The leaders of today’s are not built like the those of the past. Or at least they shouldn’t be if companies hope to thrive in 2013. “Leaders have to be able to change, and respond to change, as opposed to implementing ordered strategies as they always have in the past,” said Jim Brooks, president and CEO of the Americas for Control Risks, a political risk consultancy.
The modern demands of leadership, he says, are more about anticipating and responding to crises than running a tried-and-true playbook to deliver results. But according to a survey from Control Risks, 87% of leaders are finding it much harder to look ahead with confidence due to the increased complexity and volatility in the world.
So how are companies, and the boards that govern them, supposed to determine which executives are ready for such a daunting task? In some respects, you can look at a candidate’s history.

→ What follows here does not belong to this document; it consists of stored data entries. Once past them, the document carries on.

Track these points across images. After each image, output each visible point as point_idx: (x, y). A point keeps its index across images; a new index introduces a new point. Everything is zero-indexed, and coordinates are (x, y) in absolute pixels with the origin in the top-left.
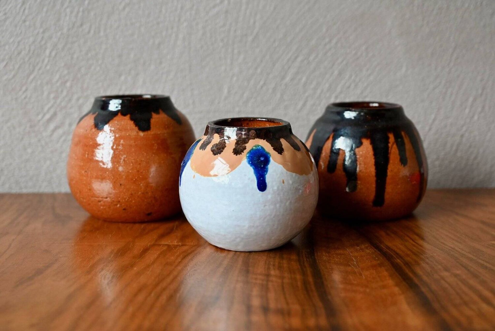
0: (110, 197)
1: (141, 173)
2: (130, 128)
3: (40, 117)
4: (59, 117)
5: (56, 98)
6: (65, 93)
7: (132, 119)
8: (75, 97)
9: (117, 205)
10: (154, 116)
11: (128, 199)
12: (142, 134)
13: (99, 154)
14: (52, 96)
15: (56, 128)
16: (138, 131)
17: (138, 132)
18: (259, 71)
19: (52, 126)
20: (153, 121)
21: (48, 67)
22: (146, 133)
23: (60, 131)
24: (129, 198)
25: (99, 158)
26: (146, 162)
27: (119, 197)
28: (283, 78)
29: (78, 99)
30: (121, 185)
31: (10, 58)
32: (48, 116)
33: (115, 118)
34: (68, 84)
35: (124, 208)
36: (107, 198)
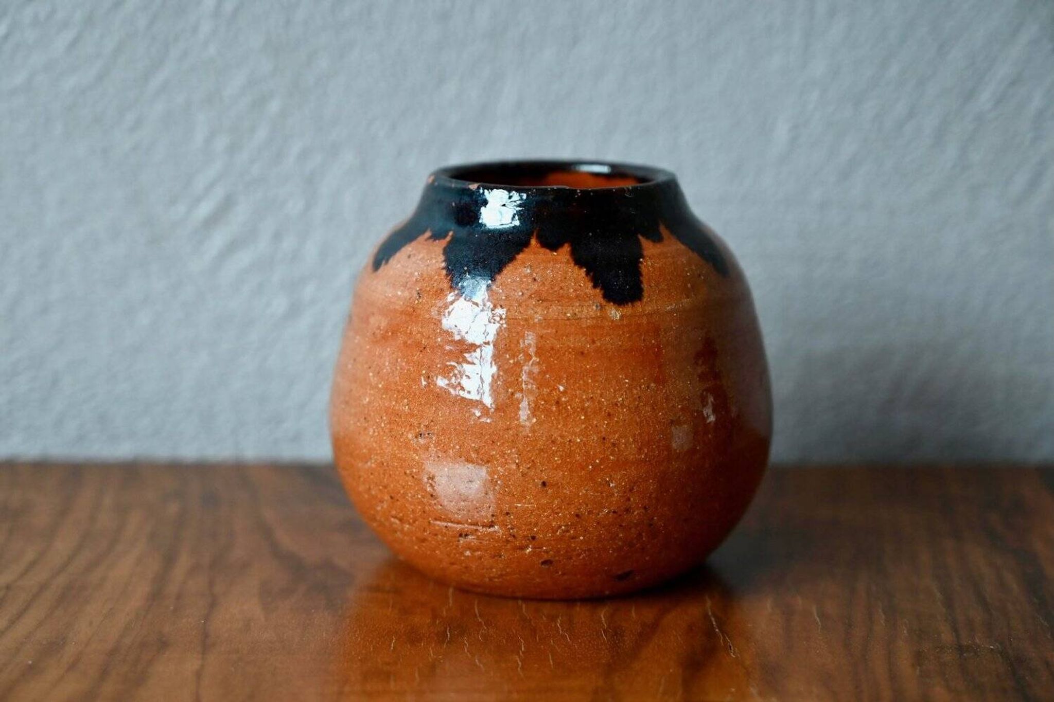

Those that have operated amid chaos and in complex environments are likely to be more able to adapt than a CEO who has led a stable company through calm waters.
Still, according to Brooks, it will always be difficult to know if a leader can manage a company in today’s world until they are in place. “It’s similar to a soldier in combat,” said Brooks. “You don’t know how a soldier is going to perform until they’re in that environment themselves. You can train, you can practice, you can prepare, you can do simulations. But the reality is that, as things unfold, each environment and each situation is completely different.”
Ultimately, the way he describes the modern leader is not so different from the qualities of a great soldier. “The ability to be nimble, flexible, competent and adapt to change is what will define successful leadership in the future,” said Brooks.